▸ **EXERCISE**:
Quote the entries below from the line with "Runs a Flow" through the line with "The argument to", both ends included, and only those lines.
(MATERIAL SHOWN)
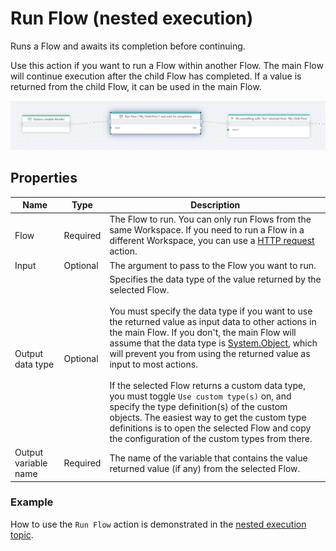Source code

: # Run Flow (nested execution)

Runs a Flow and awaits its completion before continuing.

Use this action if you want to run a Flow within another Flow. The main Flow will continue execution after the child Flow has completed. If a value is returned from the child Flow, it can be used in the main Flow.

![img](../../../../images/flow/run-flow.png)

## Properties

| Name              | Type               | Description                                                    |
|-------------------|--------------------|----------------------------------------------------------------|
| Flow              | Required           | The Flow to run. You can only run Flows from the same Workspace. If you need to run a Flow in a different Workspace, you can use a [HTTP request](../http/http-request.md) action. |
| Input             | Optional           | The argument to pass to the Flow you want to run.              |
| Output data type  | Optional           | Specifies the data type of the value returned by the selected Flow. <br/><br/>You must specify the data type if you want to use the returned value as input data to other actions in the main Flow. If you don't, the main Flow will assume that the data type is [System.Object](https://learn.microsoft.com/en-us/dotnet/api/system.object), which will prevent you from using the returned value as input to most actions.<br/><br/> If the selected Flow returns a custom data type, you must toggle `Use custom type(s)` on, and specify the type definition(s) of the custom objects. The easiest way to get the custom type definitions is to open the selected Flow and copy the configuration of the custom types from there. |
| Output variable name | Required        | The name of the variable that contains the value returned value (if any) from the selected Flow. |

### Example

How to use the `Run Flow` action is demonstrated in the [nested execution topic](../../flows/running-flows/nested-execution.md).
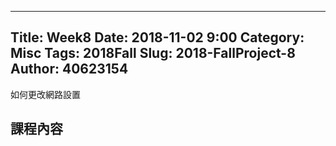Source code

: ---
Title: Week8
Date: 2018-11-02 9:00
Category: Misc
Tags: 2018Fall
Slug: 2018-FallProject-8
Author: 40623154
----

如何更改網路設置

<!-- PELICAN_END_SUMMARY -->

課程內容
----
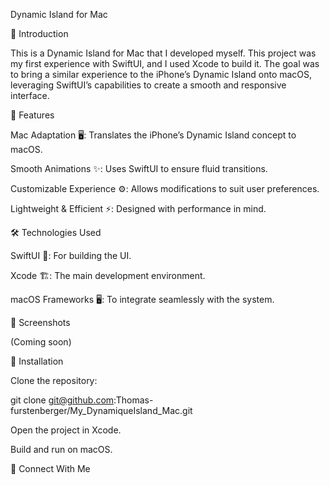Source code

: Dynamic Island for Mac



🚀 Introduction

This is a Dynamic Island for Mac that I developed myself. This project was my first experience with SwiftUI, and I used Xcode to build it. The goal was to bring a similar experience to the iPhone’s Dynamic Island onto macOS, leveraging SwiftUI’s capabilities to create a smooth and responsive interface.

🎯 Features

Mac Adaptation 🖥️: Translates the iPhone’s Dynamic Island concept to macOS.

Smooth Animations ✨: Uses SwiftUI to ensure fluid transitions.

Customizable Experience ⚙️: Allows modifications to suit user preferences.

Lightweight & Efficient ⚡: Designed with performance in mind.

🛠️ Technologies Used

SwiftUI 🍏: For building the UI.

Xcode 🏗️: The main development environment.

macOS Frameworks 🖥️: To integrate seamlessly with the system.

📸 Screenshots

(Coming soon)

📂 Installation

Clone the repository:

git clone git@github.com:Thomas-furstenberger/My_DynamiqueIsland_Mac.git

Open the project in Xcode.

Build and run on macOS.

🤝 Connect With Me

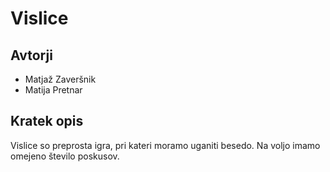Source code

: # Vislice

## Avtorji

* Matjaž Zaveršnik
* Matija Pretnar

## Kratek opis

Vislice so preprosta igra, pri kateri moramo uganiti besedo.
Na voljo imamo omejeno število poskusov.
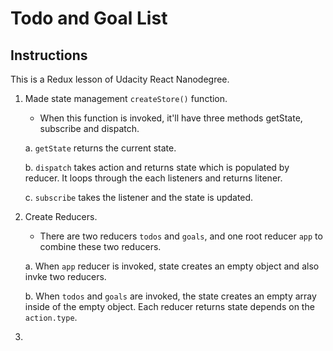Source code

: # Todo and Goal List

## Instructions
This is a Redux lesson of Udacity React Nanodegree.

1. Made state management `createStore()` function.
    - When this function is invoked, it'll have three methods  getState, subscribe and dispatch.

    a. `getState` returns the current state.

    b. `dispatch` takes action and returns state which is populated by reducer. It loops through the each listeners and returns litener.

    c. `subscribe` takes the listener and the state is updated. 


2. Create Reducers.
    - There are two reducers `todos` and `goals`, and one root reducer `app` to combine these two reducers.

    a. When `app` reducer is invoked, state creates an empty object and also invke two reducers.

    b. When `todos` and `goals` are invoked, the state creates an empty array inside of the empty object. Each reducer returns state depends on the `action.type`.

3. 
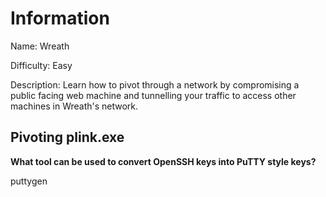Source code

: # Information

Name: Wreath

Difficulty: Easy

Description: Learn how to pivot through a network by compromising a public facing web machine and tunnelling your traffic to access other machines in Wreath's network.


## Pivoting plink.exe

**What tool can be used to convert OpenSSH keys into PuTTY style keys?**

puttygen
(End MATERIAL SHOWN)
(MATERIAL SHOWN)
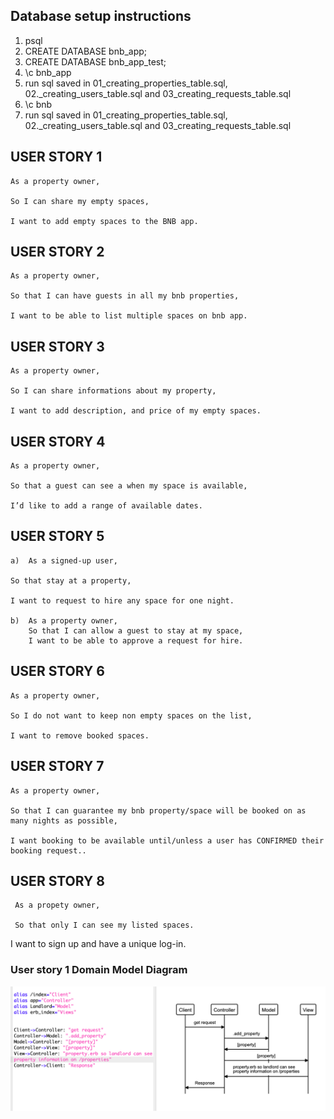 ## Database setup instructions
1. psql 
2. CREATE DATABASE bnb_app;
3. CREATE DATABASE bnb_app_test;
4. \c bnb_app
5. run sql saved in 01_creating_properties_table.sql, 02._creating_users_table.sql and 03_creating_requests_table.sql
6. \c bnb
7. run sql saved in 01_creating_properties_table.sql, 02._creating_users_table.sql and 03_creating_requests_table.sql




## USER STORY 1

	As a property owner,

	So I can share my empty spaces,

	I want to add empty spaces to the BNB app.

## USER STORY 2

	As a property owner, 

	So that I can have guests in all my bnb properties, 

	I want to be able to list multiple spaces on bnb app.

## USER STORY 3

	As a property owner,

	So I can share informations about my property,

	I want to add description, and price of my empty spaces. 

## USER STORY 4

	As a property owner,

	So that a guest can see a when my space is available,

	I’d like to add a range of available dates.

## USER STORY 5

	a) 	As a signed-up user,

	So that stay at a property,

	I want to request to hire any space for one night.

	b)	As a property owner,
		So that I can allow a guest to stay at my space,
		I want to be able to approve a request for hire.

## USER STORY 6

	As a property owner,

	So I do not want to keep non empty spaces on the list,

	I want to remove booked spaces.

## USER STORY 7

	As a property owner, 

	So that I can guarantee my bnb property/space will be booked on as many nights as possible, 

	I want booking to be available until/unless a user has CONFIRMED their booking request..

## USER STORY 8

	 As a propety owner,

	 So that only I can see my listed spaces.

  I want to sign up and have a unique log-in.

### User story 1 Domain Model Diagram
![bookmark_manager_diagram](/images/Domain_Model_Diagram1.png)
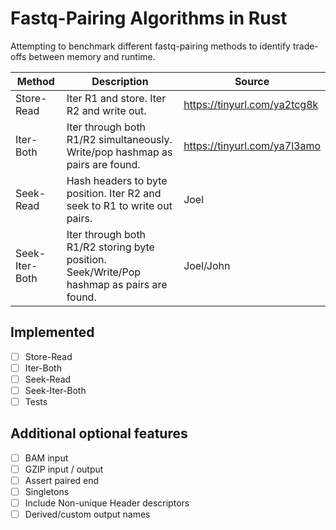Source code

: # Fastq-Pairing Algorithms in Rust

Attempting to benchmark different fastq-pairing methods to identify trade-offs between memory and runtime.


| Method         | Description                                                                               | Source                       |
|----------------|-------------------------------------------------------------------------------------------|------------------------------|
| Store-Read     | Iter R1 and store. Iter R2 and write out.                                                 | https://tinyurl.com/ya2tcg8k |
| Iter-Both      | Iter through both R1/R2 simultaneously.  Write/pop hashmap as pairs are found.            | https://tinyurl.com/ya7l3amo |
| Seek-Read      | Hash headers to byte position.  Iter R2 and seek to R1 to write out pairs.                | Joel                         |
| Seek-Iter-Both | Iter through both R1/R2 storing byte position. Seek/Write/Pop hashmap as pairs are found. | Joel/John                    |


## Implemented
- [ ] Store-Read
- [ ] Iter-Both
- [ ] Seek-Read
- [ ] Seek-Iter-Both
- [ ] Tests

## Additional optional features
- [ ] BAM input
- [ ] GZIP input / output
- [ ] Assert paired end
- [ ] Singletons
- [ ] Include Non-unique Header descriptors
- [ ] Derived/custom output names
(End MATERIAL SHOWN)
▸ **EXERCISE OUTPUT**:
Runs a Flow and awaits its completion before continuing.

Use this action if you want to run a Flow within another Flow. The main Flow will continue execution after the child Flow has completed. If a value is returned from the child Flow, it can be used in the main Flow.

![img](../../../../images/flow/run-flow.png)

## Properties

| Name              | Type               | Description                                                    |
|-------------------|--------------------|----------------------------------------------------------------|
| Flow              | Required           | The Flow to run. You can only run Flows from the same Workspace. If you need to run a Flow in a different Workspace, you can use a [HTTP request](../http/http-request.md) action. |
| Input             | Optional           | The argument to pass to the Flow you want to run.              |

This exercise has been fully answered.